(Stored items)
_ _ _ _ _
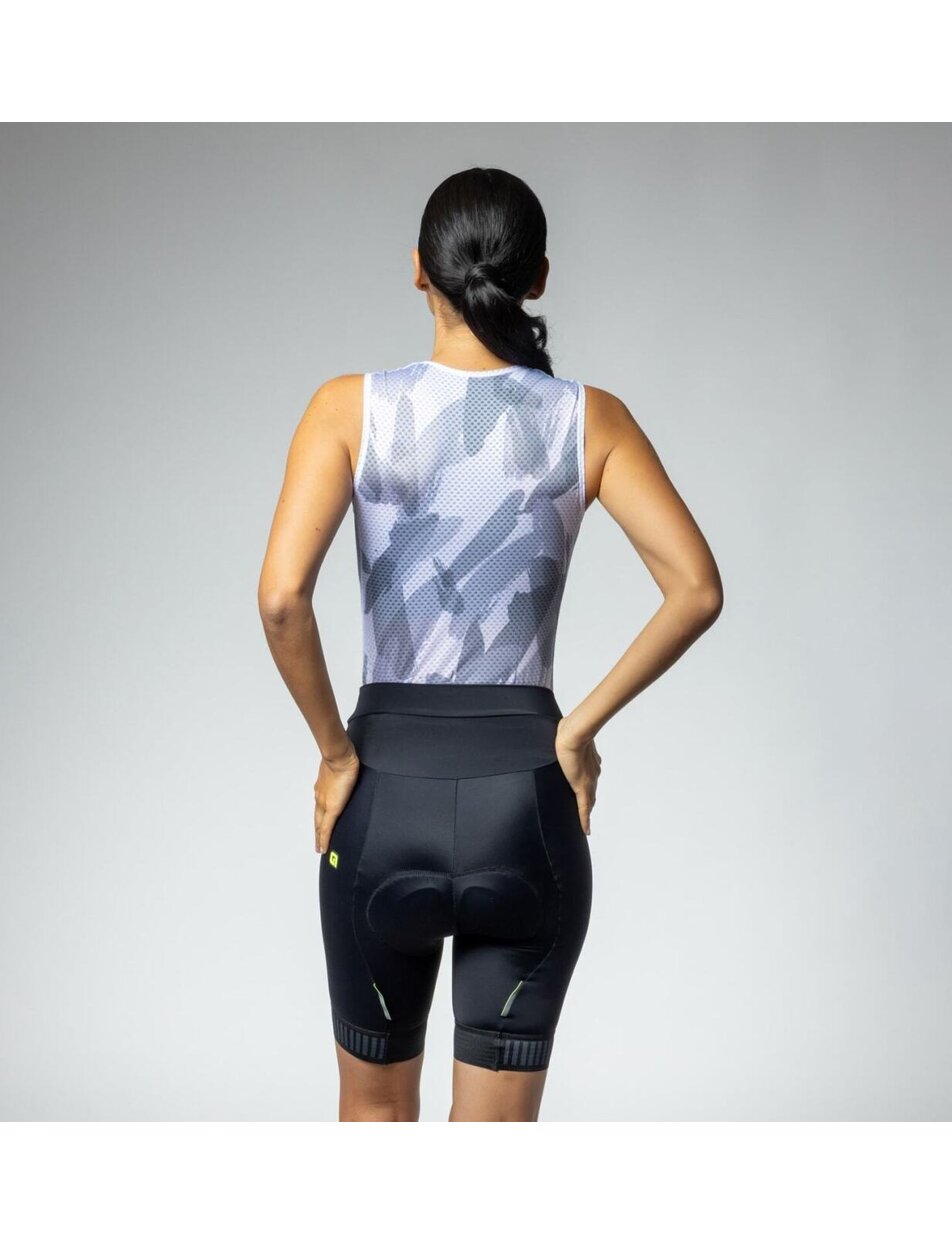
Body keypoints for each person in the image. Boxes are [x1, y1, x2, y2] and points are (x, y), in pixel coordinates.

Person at [258, 167, 723, 1122]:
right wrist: (577, 730)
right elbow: (696, 589)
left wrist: (336, 756)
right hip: (528, 810)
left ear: (417, 271)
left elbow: (281, 600)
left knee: (373, 1119)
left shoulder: (347, 408)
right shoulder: (590, 419)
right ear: (538, 277)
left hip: (381, 801)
_ _ _ _ _
Assignment
Output, and output only, the lines from the one containing "right hip: (528, 810)" through the last line of the data above.

Answer for the task
right hip: (528, 810)
left ear: (417, 271)
left elbow: (281, 600)
left knee: (373, 1119)
left shoulder: (347, 408)
right shoulder: (590, 419)
right ear: (538, 277)
left hip: (381, 801)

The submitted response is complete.